Flavors of Insurance, Part VII (Health)
Health insurers have changed over the past thirty years. Thirty years ago, health insurers were strictly indemnity-based, and there were many of them. Many multiline insurers had health insurance subsidiaries. The creation of HMOs and Preferred Provider Organizations [PPOs] were innovations that helped lead to a consolidation in the sector. Today few health insurance providers are part of multiline insurers. Health insurers are specialists.
Another trend among health insurance is the slow but steady demutualization of Blue Cross/Blue Shield affiliates. The greatest expression of this is found in the merger of Anthem and Wellpoint, where the combined entity covers thirteen states, and makes it the second largest health insurance provider in the US.
Health insurance only became a profitable venture on an underwriting basis recently. If you added up underwriting profits and losses from health insurance through the 1990s, the profitability was breakeven. Since then, expense control on medical providers and at health insurers helped bring the group to sustained profitability. Part of that might be attributable to larger health insurance companies gaining additional bargaining power. The increase in market share of the major health insurers has helped to raise barriers to entry in the space. It is difficult to replicate the advantages of the largest health insurers in terms of buying power, or in terms of the ability to service national accounts.
People in the United States want the best of two incompatible worlds with health care. They want it to be inexpensive to users, and yet be available “on demand” with services of the highest-tech nature. Individuals and firms want it to be socialistic if their own costs are heavy, and “free market” if they are small. Add onto this the demand of perfection of results, enforced by tort attorneys, which drives up costs. Doctors practice defensive medicine in order to avoid malpractice claims, which is costly.
Because of their buying power, government-related purchasers of health care also tend to be price-sensitive purchasers of health care, leading health care providers to shift costs to private purchasers that are price-insensitive in the short run. Health insurers are middlemen in this situation, attempting to deal with the conflicting goals of controlling costs, while providing an amount of services that keeps users of the system happy.

What to do — Can you carry the health insurance text forward from its final sentence, the one about health insurers as middlemen balancing cost control against keeping users happy? The records that come after this point are unrelated material, separate from the health insurance text.

Records —
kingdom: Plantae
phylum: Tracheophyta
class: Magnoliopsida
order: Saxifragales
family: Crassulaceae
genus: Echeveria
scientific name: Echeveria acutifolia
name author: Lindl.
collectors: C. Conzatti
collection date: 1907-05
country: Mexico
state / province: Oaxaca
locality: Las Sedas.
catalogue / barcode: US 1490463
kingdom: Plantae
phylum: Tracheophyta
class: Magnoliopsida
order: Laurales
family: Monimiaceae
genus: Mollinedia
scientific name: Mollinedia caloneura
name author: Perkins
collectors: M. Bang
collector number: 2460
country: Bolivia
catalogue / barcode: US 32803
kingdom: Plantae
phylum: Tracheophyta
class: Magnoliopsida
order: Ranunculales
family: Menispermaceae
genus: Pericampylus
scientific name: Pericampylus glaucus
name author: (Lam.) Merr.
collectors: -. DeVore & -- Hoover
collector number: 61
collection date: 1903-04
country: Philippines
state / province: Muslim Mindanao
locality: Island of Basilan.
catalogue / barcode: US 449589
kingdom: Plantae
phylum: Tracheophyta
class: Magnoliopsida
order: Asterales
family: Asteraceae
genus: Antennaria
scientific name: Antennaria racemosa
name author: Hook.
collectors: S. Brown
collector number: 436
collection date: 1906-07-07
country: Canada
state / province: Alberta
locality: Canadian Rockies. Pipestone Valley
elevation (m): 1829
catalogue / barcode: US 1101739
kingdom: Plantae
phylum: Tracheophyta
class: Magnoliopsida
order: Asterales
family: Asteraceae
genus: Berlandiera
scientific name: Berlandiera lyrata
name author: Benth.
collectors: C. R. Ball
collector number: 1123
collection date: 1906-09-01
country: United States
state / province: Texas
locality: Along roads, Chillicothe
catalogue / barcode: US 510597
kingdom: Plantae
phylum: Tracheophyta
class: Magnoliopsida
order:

Output of the task —
Because of the foregoing, costs have been rising at rates in excess of the inflation rate in the general economy. There is consistent political pressure against the profits of health insurers, but it has not affected profit margins over the past three years. The health insurers have been able to pass through their cost increases so far, but the possibility of government actions makes future results less predictable.
The stock performance of the health insurers was fairly flat through the end of the nineties. In the 2000s, return improved dramatically, due to the advantages of scale and expense control. The advantage of scale is not going away, but the above average profits of the last four years may prove difficult to maintain, as the government will find it difficult to not increase regulation in response to complaints over high health insurance premiums in the face of what are viewed as high profits.
-==?=-==-=-=-=-=-=-=-=-=-=-=-=-=-=-=-
Bringing it to the Present
After fighting off federal regulation 2004-2008, health insurers did a deal with the devil, deciding that it would be better to be health utilities than dead.? At this point, I do not know how things will go:
- Will ObamaCare be ripped out two+ years from now?
- Will ObamaCare be defunded?
- Will ObamaCare persist?
- And if there are changes, what will replace the current system?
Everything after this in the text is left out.